Segment Start: Supplied data

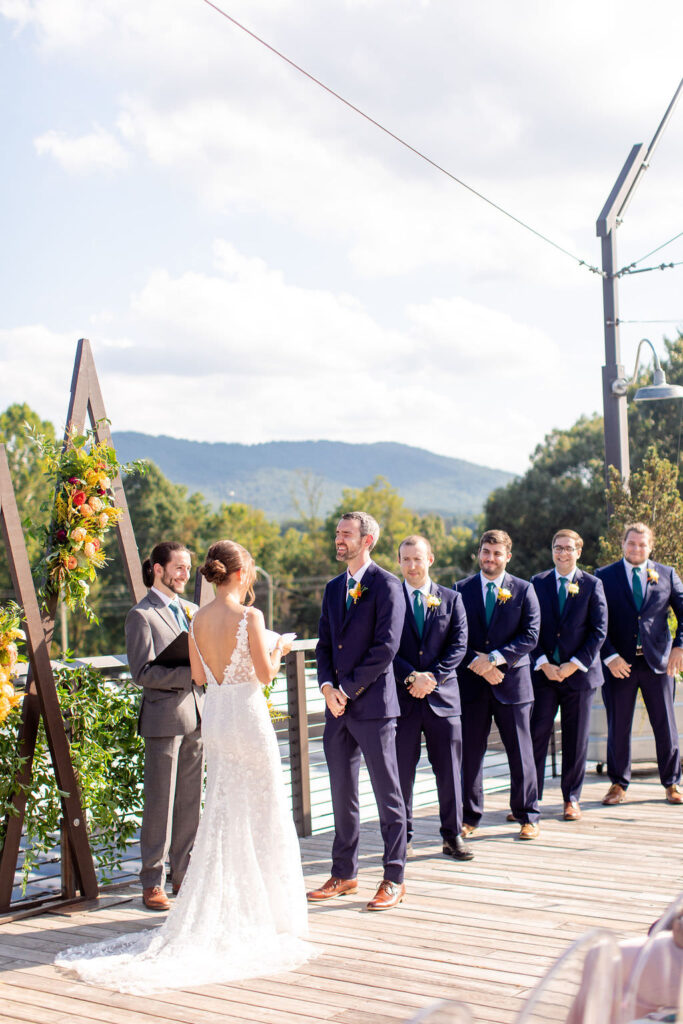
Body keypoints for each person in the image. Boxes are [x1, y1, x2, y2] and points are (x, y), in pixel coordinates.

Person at [56, 539, 312, 992]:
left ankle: (202, 886)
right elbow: (264, 675)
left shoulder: (196, 616)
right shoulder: (249, 616)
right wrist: (280, 650)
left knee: (219, 809)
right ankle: (268, 909)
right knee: (262, 808)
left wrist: (222, 672)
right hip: (244, 720)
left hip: (212, 720)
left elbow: (197, 676)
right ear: (241, 574)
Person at [308, 511, 407, 911]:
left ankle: (394, 876)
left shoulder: (388, 585)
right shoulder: (334, 588)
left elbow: (386, 648)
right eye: (337, 533)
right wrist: (328, 687)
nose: (339, 540)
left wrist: (347, 689)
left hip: (375, 708)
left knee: (388, 794)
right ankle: (344, 873)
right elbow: (323, 645)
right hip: (338, 710)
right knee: (341, 793)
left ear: (368, 541)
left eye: (346, 534)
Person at [124, 541, 204, 911]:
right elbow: (141, 673)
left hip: (197, 717)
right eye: (179, 568)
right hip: (163, 719)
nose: (185, 575)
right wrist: (192, 673)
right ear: (158, 569)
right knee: (159, 803)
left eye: (188, 568)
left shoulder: (189, 610)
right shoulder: (141, 615)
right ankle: (152, 881)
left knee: (189, 802)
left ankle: (182, 875)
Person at [454, 529, 541, 839]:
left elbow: (530, 636)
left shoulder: (524, 590)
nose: (490, 558)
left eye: (496, 553)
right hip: (472, 687)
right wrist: (480, 665)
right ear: (480, 553)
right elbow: (453, 637)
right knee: (471, 755)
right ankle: (469, 817)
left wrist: (495, 660)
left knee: (521, 753)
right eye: (485, 552)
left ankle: (527, 815)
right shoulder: (459, 590)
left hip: (512, 685)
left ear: (508, 556)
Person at [393, 535, 473, 861]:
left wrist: (433, 679)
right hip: (401, 701)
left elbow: (458, 645)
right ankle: (402, 838)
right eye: (406, 559)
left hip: (444, 702)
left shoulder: (452, 599)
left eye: (418, 559)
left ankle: (452, 836)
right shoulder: (389, 600)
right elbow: (385, 647)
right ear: (399, 562)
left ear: (431, 559)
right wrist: (412, 677)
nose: (413, 566)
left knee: (451, 773)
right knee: (400, 774)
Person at [596, 522, 683, 806]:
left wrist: (679, 647)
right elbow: (596, 623)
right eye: (631, 543)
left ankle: (672, 783)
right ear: (623, 543)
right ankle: (618, 784)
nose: (636, 549)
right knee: (618, 725)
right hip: (619, 664)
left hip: (658, 663)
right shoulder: (603, 577)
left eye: (642, 544)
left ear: (651, 547)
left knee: (666, 725)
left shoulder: (667, 574)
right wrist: (609, 656)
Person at [530, 529, 608, 820]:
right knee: (537, 735)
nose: (562, 553)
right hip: (544, 674)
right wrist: (543, 662)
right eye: (557, 547)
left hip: (580, 676)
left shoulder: (592, 584)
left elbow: (599, 630)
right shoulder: (537, 583)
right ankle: (530, 798)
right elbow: (529, 627)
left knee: (576, 739)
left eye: (568, 548)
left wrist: (574, 664)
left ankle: (571, 799)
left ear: (578, 552)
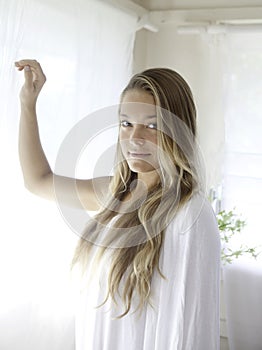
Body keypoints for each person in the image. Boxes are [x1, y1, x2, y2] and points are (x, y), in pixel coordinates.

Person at [15, 59, 221, 350]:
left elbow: (188, 325)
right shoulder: (114, 194)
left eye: (152, 125)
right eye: (126, 123)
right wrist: (28, 105)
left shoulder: (189, 214)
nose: (135, 138)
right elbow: (38, 181)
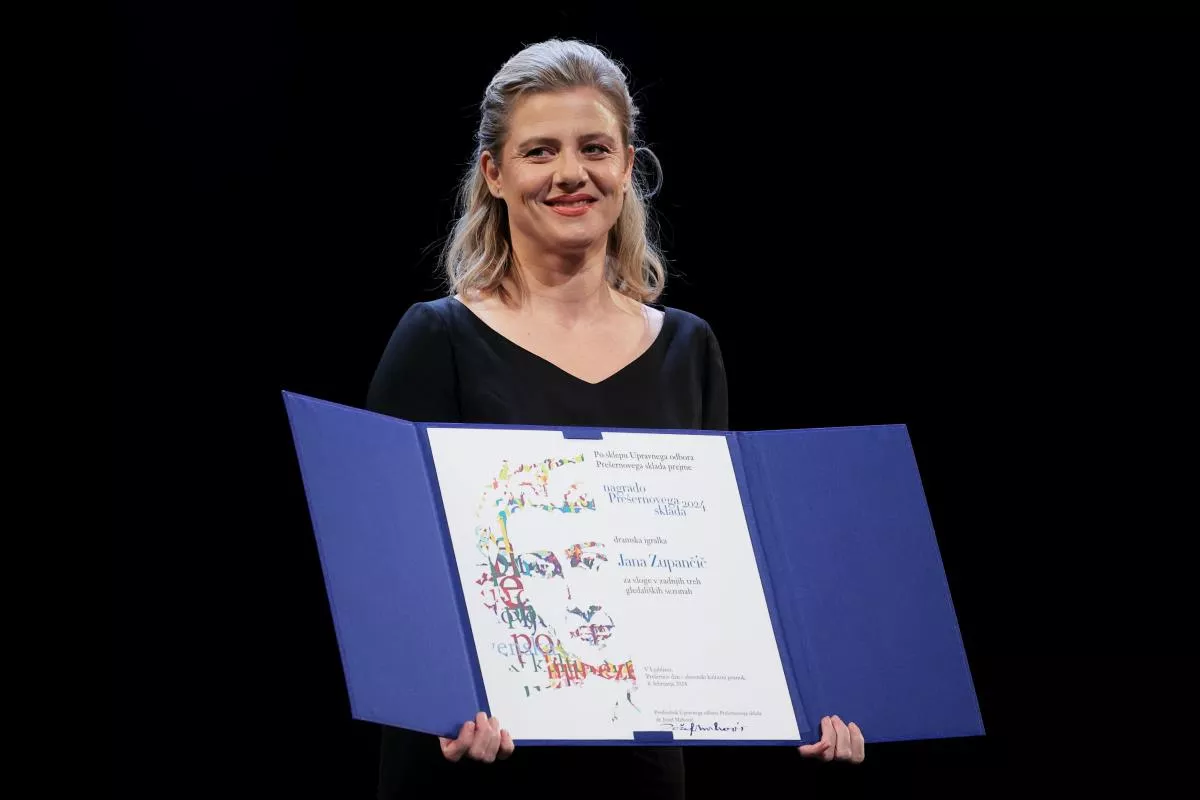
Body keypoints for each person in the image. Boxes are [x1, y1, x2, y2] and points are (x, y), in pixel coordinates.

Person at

Segment End: Supplied data

**Work task:**
Could you copy out every record exactly, minus the pictures?

**Answer space:**
Body keypoints for each person in the image. Boxes are [x1, y1, x2, y2] and points are (x, y), in pixel coordinates.

Person at [56, 539, 312, 992]:
left ankle: (202, 886)
right elbow: (264, 675)
left shoulder: (196, 616)
right shoulder: (249, 616)
right wrist: (280, 650)
left knee: (219, 809)
right ankle: (268, 909)
right knee: (262, 808)
left wrist: (222, 672)
right hip: (244, 720)
left hip: (212, 720)
left elbow: (197, 676)
right ear: (241, 574)
Person at [308, 511, 407, 911]:
left ankle: (394, 876)
left shoulder: (388, 585)
right shoulder: (334, 588)
left elbow: (386, 648)
right eye: (337, 533)
right wrist: (328, 687)
nose: (339, 540)
left wrist: (347, 689)
left hip: (375, 708)
left knee: (388, 794)
right ankle: (344, 873)
right elbow: (323, 645)
right hip: (338, 710)
right knee: (341, 793)
left ear: (368, 541)
left eye: (346, 534)
Person at [124, 541, 204, 911]:
right elbow: (141, 673)
left hip: (197, 717)
right eye: (179, 568)
right hip: (163, 719)
nose: (185, 575)
right wrist: (192, 673)
right ear: (158, 569)
right knee: (159, 803)
left eye: (188, 568)
left shoulder: (189, 610)
right shoulder: (141, 615)
right ankle: (152, 881)
left knee: (189, 802)
left ankle: (182, 875)
Person at [454, 529, 541, 839]:
left elbow: (530, 636)
left shoulder: (524, 590)
nose: (490, 558)
left eye: (496, 553)
right hip: (472, 687)
right wrist: (480, 665)
right ear: (480, 553)
right elbow: (453, 637)
right knee: (471, 755)
right ankle: (469, 817)
left wrist: (495, 660)
left knee: (521, 753)
right eye: (485, 552)
left ankle: (527, 815)
right shoulder: (459, 590)
left hip: (512, 685)
left ear: (508, 556)
Person at [393, 535, 473, 861]:
left wrist: (433, 679)
right hip: (401, 701)
left elbow: (458, 645)
right ankle: (402, 838)
right eye: (406, 559)
left hip: (444, 702)
left shoulder: (452, 599)
left eye: (418, 559)
left ankle: (452, 836)
right shoulder: (389, 600)
right elbow: (385, 647)
right ear: (399, 562)
left ear: (431, 559)
right wrist: (412, 677)
nose: (413, 566)
left knee: (451, 773)
right knee: (400, 774)
Person at [596, 522, 683, 806]:
left wrist: (679, 647)
right elbow: (596, 623)
right eye: (631, 543)
left ankle: (672, 783)
right ear: (623, 543)
right ankle: (618, 784)
nose: (636, 549)
right knee: (618, 725)
right hip: (619, 664)
left hip: (658, 663)
right shoulder: (603, 577)
left eye: (642, 544)
left ear: (651, 547)
left knee: (666, 725)
left shoulder: (667, 574)
right wrist: (609, 656)
Person at [530, 529, 608, 820]:
right knee: (537, 735)
nose: (562, 553)
right hip: (544, 674)
right wrist: (543, 662)
right eye: (557, 547)
left hip: (580, 676)
left shoulder: (592, 584)
left elbow: (599, 630)
right shoulder: (537, 583)
right ankle: (530, 798)
right elbow: (529, 627)
left knee: (576, 739)
left eye: (568, 548)
left wrist: (574, 664)
left ankle: (571, 799)
left ear: (578, 552)
Body keypoints for each person in the image. Boxes are [x1, y1, x2, y2] and points are (x, y), in pixel coordinates.

Person at [15, 59, 221, 350]:
left elbow: (188, 325)
right shoulder: (114, 194)
left eye: (152, 125)
right eye: (126, 123)
right wrist: (28, 105)
left shoulder: (189, 214)
nose: (135, 138)
right elbow: (38, 181)
Body keypoints for each person in the image. Boxes are [x1, y1, x2, y2] and points are (x, y), in pixel coordinates.

Person at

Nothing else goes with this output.